Other good books to check out are:

  1. Marine Pollution, by R.B. Clark, Oxford press, Fifth Edition. 2002.
  2. Environmental Toxicology and Chemistry, by Donald Crosby, Oxford press. 1998.
  3. Casarett and Doull’s Toxicology: the basic science of poisons. Curtis Klaasen editor Seventh edition. 2008.
  4. Fundamentals of Aquatic toxicology, Second edition. Gary Rand editor. 1995.


Mandatory Reading Assignments:

Throughout the course I will provide original literature or topics related to lecture. These are required reading. Everyone in the class is expected to have read the paper and be ready to discuss it.

Extra Credit Book Club:

For 10% extra credit: read a classic book on environmental science to read during the coming quarter. Give me a short written synopsis of the book and its impact on you. More instructions to follow in class.


30% Midterm Exam 1. 30% Midterm Exam2.  30% Final.

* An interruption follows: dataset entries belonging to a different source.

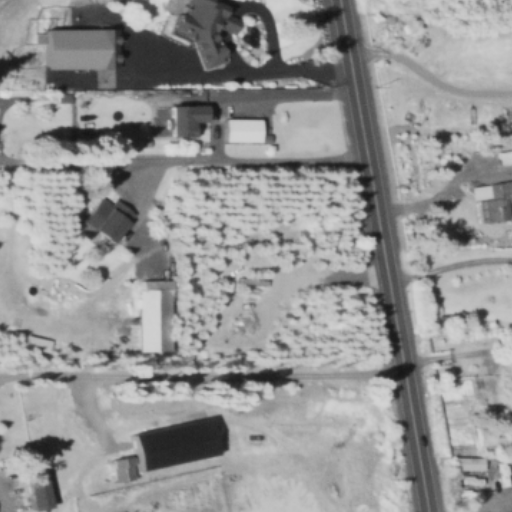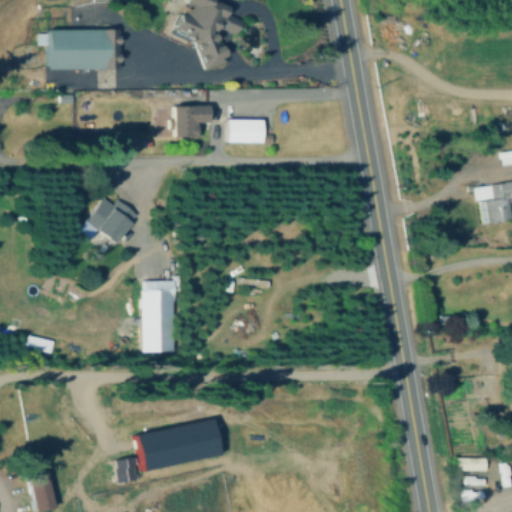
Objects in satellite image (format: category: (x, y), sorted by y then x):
road: (230, 23)
road: (265, 25)
building: (201, 27)
building: (202, 27)
building: (78, 47)
building: (81, 48)
road: (228, 52)
road: (237, 69)
road: (427, 80)
road: (254, 94)
road: (0, 108)
building: (184, 118)
building: (185, 118)
building: (239, 128)
building: (244, 130)
building: (503, 155)
road: (183, 160)
road: (143, 179)
building: (481, 191)
road: (428, 198)
building: (491, 198)
building: (496, 203)
building: (105, 216)
building: (108, 219)
road: (383, 256)
road: (449, 265)
building: (153, 291)
building: (156, 292)
road: (457, 353)
road: (201, 373)
building: (171, 442)
building: (171, 443)
crop: (285, 449)
building: (120, 467)
building: (118, 468)
building: (34, 489)
building: (40, 491)
road: (490, 505)
road: (1, 506)
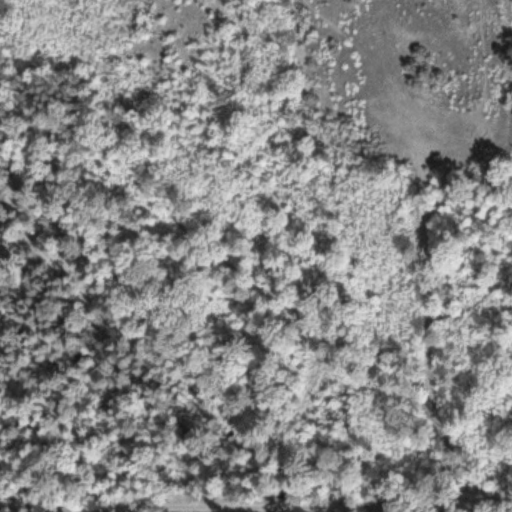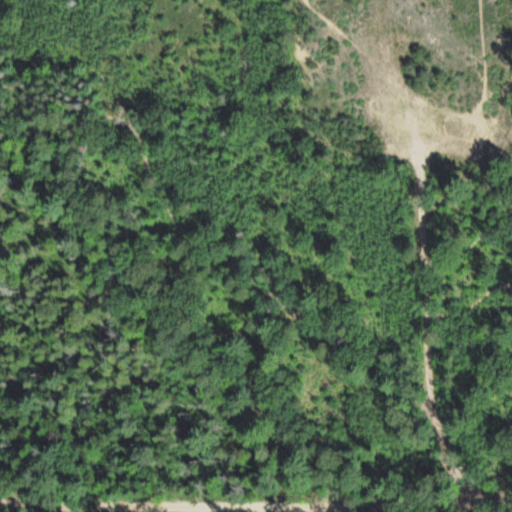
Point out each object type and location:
road: (69, 58)
road: (65, 99)
road: (248, 289)
road: (469, 300)
road: (428, 336)
road: (102, 505)
road: (346, 507)
road: (500, 509)
road: (489, 510)
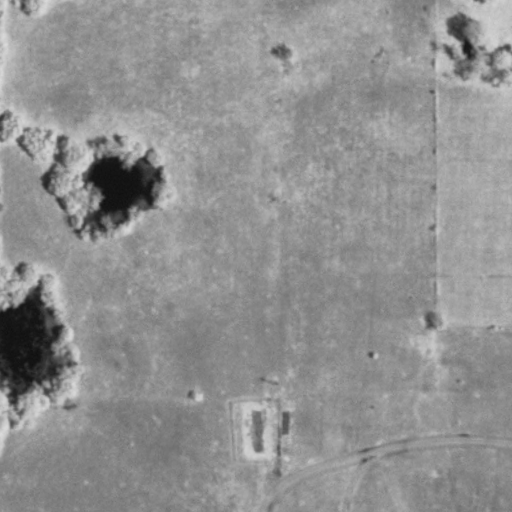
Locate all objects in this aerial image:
building: (505, 57)
road: (378, 453)
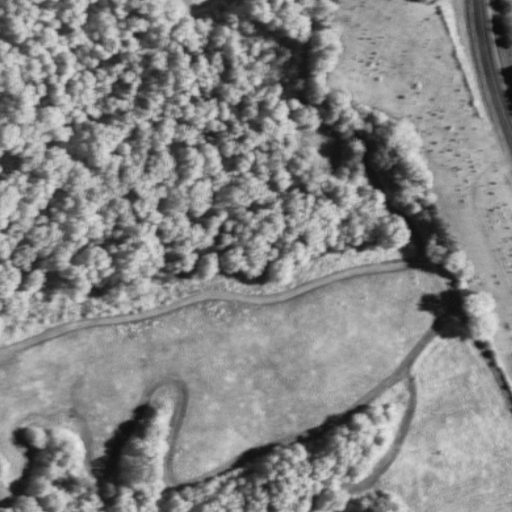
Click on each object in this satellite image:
road: (488, 74)
park: (426, 137)
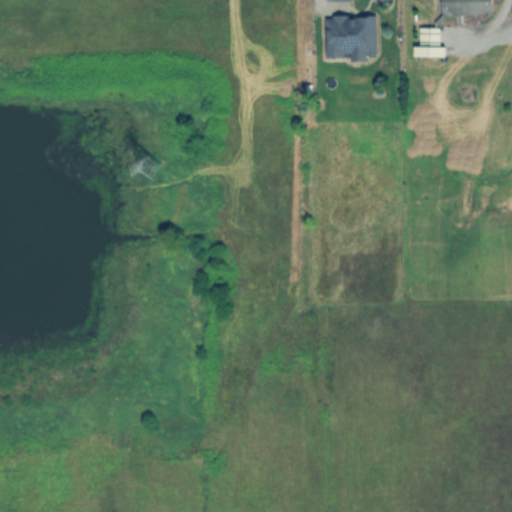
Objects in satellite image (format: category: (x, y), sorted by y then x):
building: (464, 6)
road: (500, 14)
building: (349, 36)
building: (428, 42)
power tower: (155, 164)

10% Participation and Attendance


March 29 – Introduction to the class: Scope of the chemical problem.

April 3 – A brief history of toxicology. Silent Spring, DDT.

April 10 – Environmental toxicology I. Chemodynamics.

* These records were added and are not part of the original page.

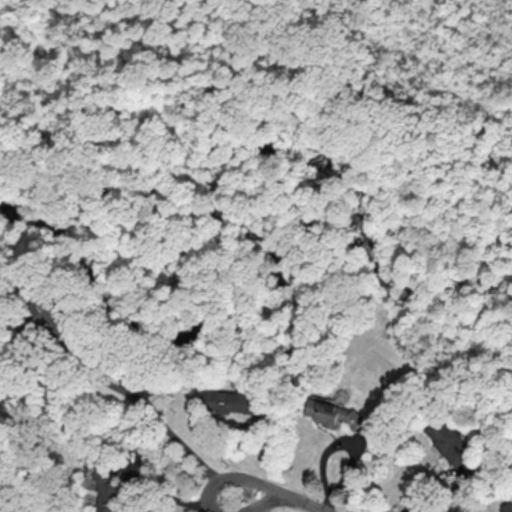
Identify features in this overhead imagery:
park: (254, 131)
building: (229, 402)
building: (332, 413)
road: (170, 432)
building: (448, 440)
building: (104, 485)
road: (441, 495)
road: (280, 497)
road: (178, 499)
road: (265, 503)
building: (505, 506)
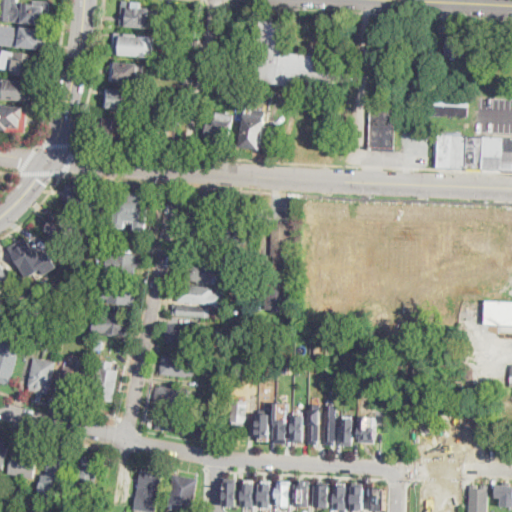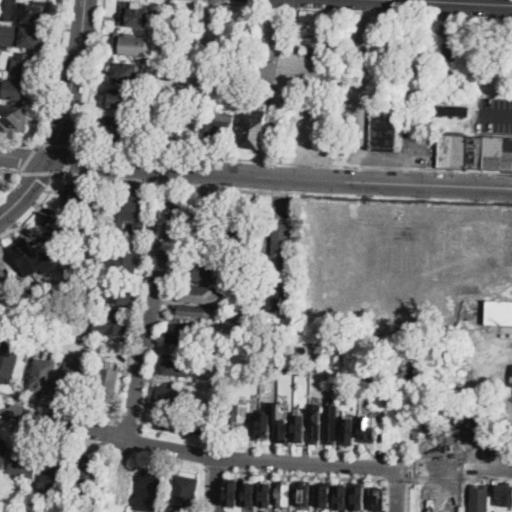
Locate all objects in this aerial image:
road: (216, 1)
road: (464, 2)
building: (28, 10)
building: (26, 11)
building: (135, 13)
road: (369, 13)
building: (139, 15)
building: (23, 35)
building: (507, 36)
building: (22, 37)
building: (134, 43)
building: (135, 44)
building: (455, 47)
building: (457, 48)
building: (291, 60)
building: (19, 61)
building: (289, 61)
building: (23, 63)
road: (96, 70)
building: (127, 71)
building: (224, 71)
road: (57, 73)
building: (128, 73)
road: (74, 82)
building: (222, 86)
building: (14, 88)
building: (268, 88)
road: (360, 89)
building: (118, 97)
building: (126, 100)
building: (450, 103)
building: (450, 105)
parking lot: (493, 113)
road: (499, 113)
building: (14, 116)
building: (14, 118)
building: (221, 126)
building: (114, 127)
building: (188, 128)
building: (254, 128)
building: (222, 129)
building: (115, 130)
building: (383, 130)
building: (254, 131)
road: (19, 143)
road: (56, 144)
parking lot: (405, 149)
building: (474, 150)
building: (475, 152)
road: (408, 155)
road: (29, 158)
road: (379, 158)
road: (24, 159)
road: (68, 159)
road: (293, 161)
road: (10, 171)
road: (41, 172)
road: (280, 175)
road: (113, 178)
road: (10, 184)
road: (178, 184)
road: (243, 189)
road: (27, 191)
building: (78, 196)
building: (82, 198)
building: (132, 208)
building: (131, 210)
building: (205, 216)
road: (170, 219)
building: (240, 223)
building: (56, 225)
building: (99, 225)
building: (59, 227)
building: (282, 243)
building: (71, 245)
building: (28, 256)
building: (32, 258)
building: (122, 261)
building: (126, 264)
building: (280, 267)
building: (204, 272)
building: (208, 272)
building: (3, 274)
building: (3, 276)
building: (118, 291)
building: (120, 293)
building: (200, 293)
building: (197, 294)
building: (277, 294)
road: (142, 301)
road: (167, 308)
building: (192, 309)
building: (193, 310)
building: (499, 312)
building: (500, 313)
building: (110, 322)
building: (113, 323)
building: (178, 332)
building: (184, 334)
road: (7, 336)
building: (36, 337)
building: (223, 340)
building: (67, 345)
building: (317, 350)
building: (8, 358)
building: (8, 364)
building: (178, 364)
building: (178, 365)
building: (42, 374)
building: (42, 374)
building: (378, 378)
building: (72, 379)
building: (73, 381)
building: (107, 381)
building: (109, 381)
building: (366, 381)
building: (275, 386)
building: (223, 388)
building: (174, 395)
building: (173, 397)
building: (509, 399)
building: (509, 400)
building: (384, 401)
building: (240, 412)
building: (511, 420)
building: (181, 422)
building: (282, 422)
building: (182, 423)
building: (282, 423)
building: (333, 423)
road: (62, 424)
building: (265, 424)
building: (265, 424)
building: (315, 425)
building: (315, 425)
road: (129, 426)
building: (332, 426)
building: (299, 427)
building: (300, 427)
building: (349, 427)
building: (368, 428)
building: (349, 429)
building: (367, 429)
road: (58, 441)
building: (3, 450)
building: (4, 452)
building: (25, 460)
road: (318, 462)
building: (24, 463)
road: (217, 468)
building: (88, 471)
building: (88, 472)
road: (306, 474)
building: (54, 475)
building: (54, 478)
road: (398, 479)
building: (149, 489)
building: (149, 489)
building: (184, 491)
building: (232, 491)
building: (233, 491)
building: (286, 491)
building: (184, 492)
building: (250, 492)
building: (267, 492)
building: (286, 492)
building: (305, 492)
building: (305, 492)
building: (480, 492)
building: (506, 492)
building: (250, 493)
building: (267, 493)
building: (324, 493)
building: (505, 493)
building: (324, 495)
building: (360, 495)
building: (342, 496)
building: (343, 497)
building: (360, 497)
road: (294, 498)
building: (382, 498)
building: (480, 498)
road: (284, 499)
building: (89, 510)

April 12 – Environmental toxicology II. Environmental fate.

April 17 – Environmental toxicology III. Biotic and abiotic transformation.

April 19 – Environmental toxicology IV: Remediation of pollutants.

April 24 – Midterm 1

April 26- Biological toxicology I: Introduction to the biological effects of chemicals.

May 1 – Biological toxicology II: Cellular defenses

May 3 – Biological toxicology III: Organismal and behavioral adaptations to stress.

May 8- Biological toxicology IV: Cell and Developmental toxicology

May 10 – Biological toxicology V: Epigenetics and evolutionary consequences.

May 15 –  Midterm 2

May 17 – Guest Lecture: Dr. Martin Tressgurres Ocean Acidification

May 22 – Case studies: Scotch Guard in polar bears: Perfluorocarbons.

May 24 – Case studies: Carbon dioxide and ocean acidification.

May 29 – Case studies: Plastics, garbage and bisphenol-A.

May 31 – Case studies: Agriculture and aquaculture.

June 5 – Case studies: Metals, mercury and dirty sushi.

June 7  – Case studies: Oil: From the Valdez to the Deepwater Horizon.